Now that the attempt is being made to shift the story away from the lies they print to – Rosenblatt- shorthand – “he called me a Nazi” (which, obviously, I did not), I take this opportunity to correct the record, or to make the record. Some will say that I should just ignore them and their lies. But the days are long gone when I will let someone else define me, depict me falsely in the public domain, or otherwise defame me without response. That mistake I made in the 1990’s, and with this same “news” paper, among others.
I should not leave off the hook the reporter who printed the original set of lies – several, not just one. One would think that a reporter named Dreyfus would be sensitized to the dangers inherent in lodging false accusations against innocent Jews. I guess not. (What amused me was the characterization of my emotional state that led to my original decision. To the Jewish Week, I was “angered” by the RCA decision; to one cellar-dweller, I was “enraged” by their decision. What’s next? Livid? Foaming at the mouth? Needed to be restrained by a strait-jacket? Fabricating someone’s emotional state is just another insidious journalistic technique to paint the story in line with their agenda. I haven’t felt even a twinge of anger. Angry? Why would I be angry?)

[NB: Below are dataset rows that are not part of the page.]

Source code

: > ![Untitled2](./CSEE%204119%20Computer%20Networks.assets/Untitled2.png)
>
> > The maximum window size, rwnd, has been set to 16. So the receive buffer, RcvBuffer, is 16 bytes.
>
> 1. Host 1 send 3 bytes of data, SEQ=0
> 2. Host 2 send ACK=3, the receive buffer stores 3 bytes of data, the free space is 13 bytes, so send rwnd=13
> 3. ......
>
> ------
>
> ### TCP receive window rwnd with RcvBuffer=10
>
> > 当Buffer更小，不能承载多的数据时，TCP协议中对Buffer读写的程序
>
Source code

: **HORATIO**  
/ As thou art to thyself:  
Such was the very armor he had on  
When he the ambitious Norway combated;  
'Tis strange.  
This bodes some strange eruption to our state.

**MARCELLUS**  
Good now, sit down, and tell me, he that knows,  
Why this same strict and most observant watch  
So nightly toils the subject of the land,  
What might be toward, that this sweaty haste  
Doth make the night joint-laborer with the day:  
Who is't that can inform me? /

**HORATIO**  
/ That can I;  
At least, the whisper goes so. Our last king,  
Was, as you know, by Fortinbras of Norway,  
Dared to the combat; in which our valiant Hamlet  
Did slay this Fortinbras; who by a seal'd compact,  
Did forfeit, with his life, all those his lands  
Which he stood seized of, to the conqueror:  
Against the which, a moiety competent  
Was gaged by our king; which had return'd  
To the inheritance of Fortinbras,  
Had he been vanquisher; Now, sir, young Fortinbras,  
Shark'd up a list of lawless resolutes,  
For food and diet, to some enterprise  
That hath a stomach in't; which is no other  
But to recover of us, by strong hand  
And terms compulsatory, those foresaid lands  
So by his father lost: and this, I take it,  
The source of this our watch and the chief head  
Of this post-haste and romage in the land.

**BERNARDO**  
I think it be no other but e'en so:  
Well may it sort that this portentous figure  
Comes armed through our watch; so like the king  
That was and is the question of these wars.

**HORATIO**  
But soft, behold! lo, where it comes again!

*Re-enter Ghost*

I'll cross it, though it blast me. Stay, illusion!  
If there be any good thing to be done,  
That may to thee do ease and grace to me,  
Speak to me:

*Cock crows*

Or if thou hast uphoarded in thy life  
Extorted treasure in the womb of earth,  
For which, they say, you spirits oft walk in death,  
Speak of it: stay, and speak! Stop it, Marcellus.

For the record, and at the risk of redundancy, I did not call Gary Rosenblatt a Nazi nor did I compare his paper to Der Sturmer. He is not and it is not. I simply pointed out commonalities that do not reflect the true essence of either – i.e., exactly what he did to me by linking me to an accused voyeur. I have exactly the same amount of regret for doing so that he does for doing it to me. I did it to point out to him the device that he used against me – and, for all I know, against others as well: linkage through innuendo, commonality as comparison.
Gary Rosenblatt is not a Nazi, nor a Communist, nor a Fascist. But until he retracts and apologizes for the lies he wrote about me, he remains a Liar.
And that is the last word. Anticipating no apology, we move on.